◆ **EXERCISE INSTRUCTIONS**: Print the whole listing exactly as it appears, but skip the pictures.

◆ **DATA EXCERPT**:
---+---

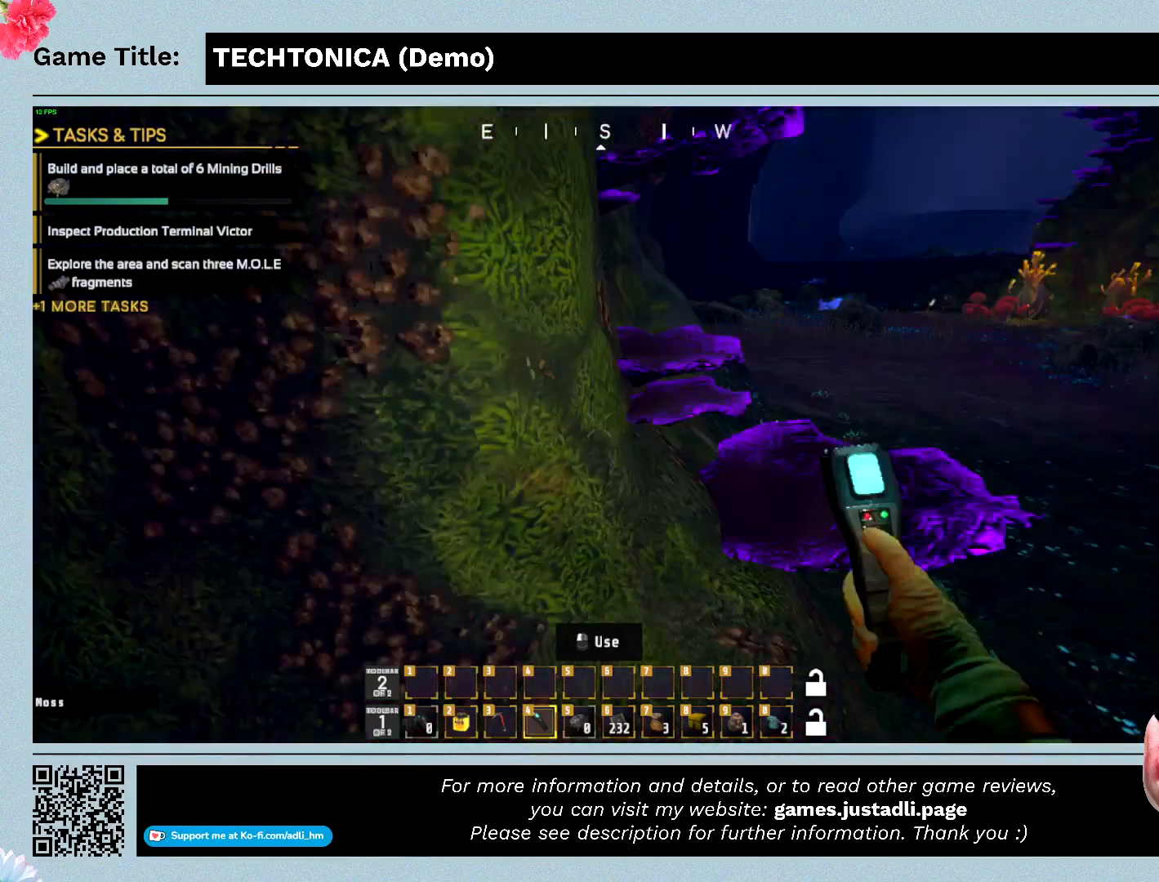
{"keys": [], "mouse": [], "events": [[100, "w", "up"]]}
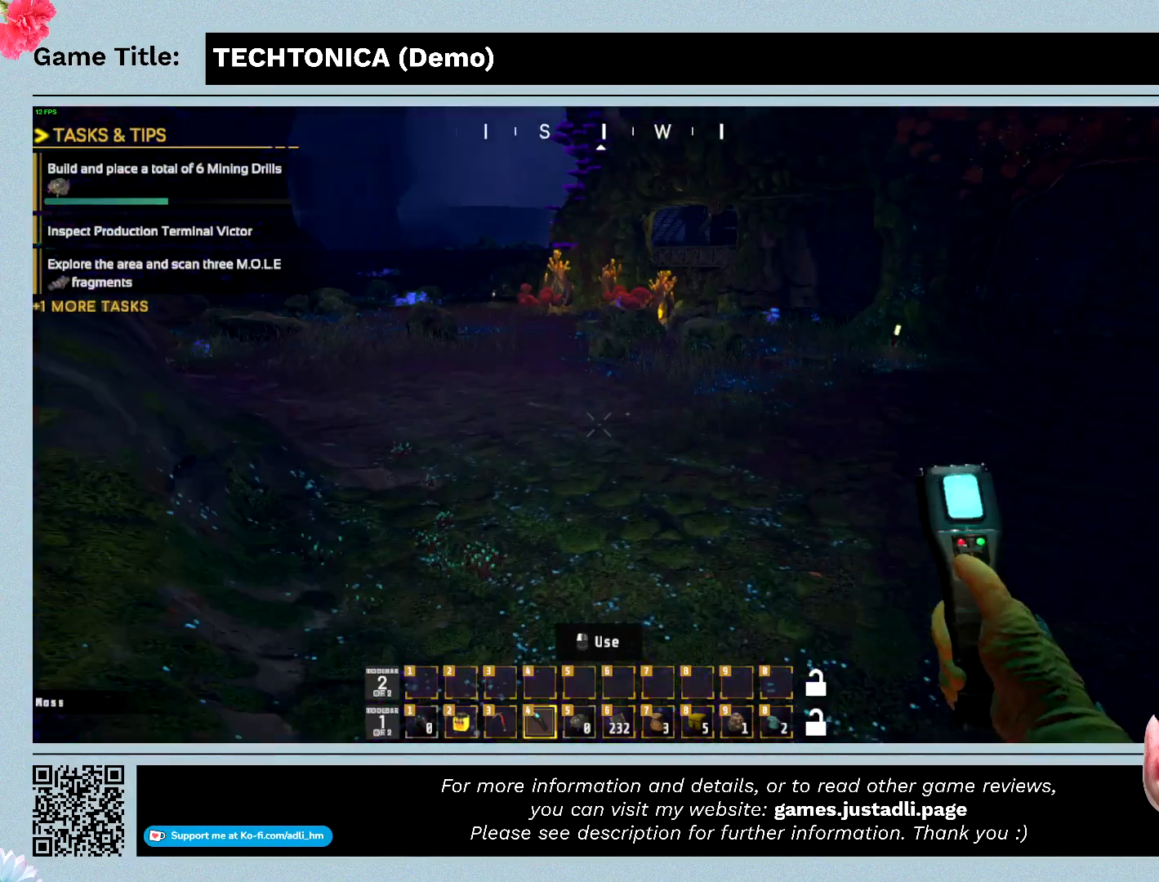
{"keys": [], "mouse": [], "events": []}
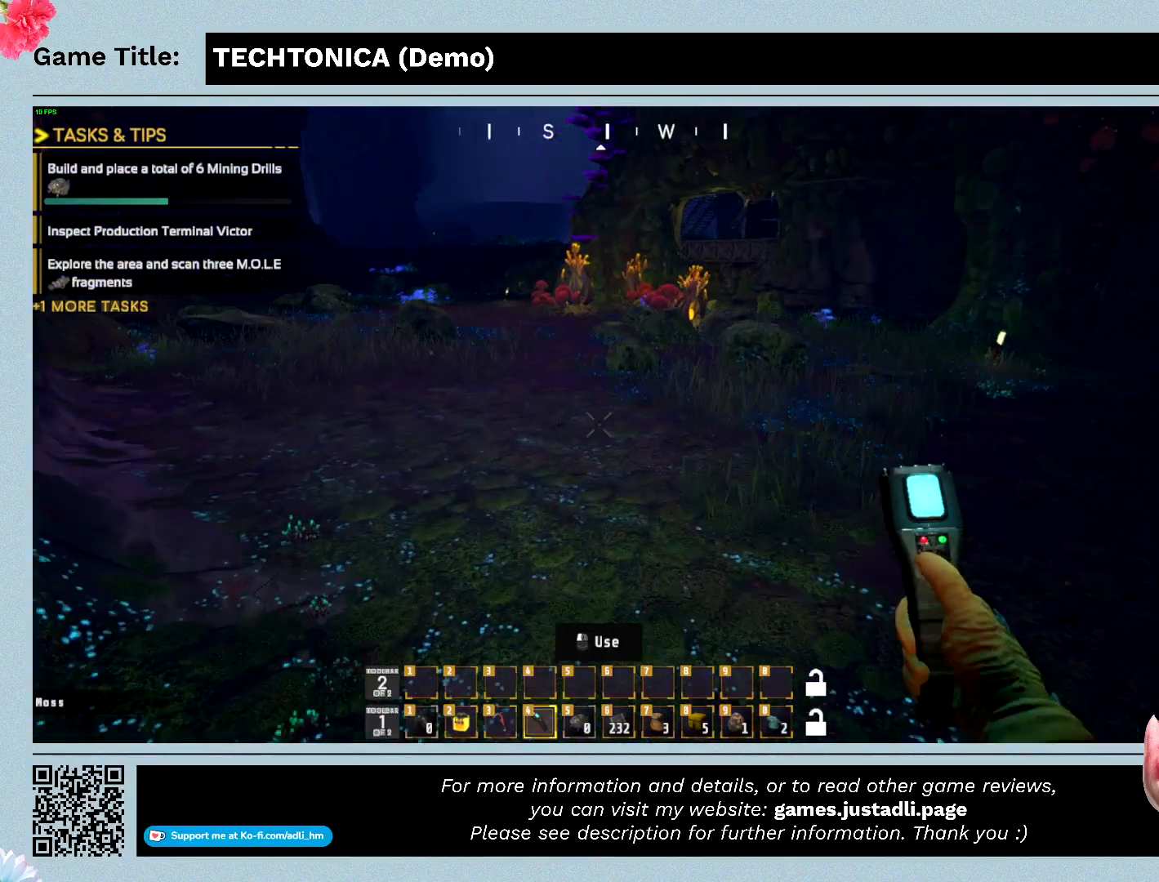
{"keys": [], "mouse": [], "events": []}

---+---

◆ **RESULT OF THIS TASK**:
{"keys": [], "mouse": [], "events": [[100, "w", "up"]]}
{"keys": [], "mouse": [], "events": []}
{"keys": [], "mouse": [], "events": []}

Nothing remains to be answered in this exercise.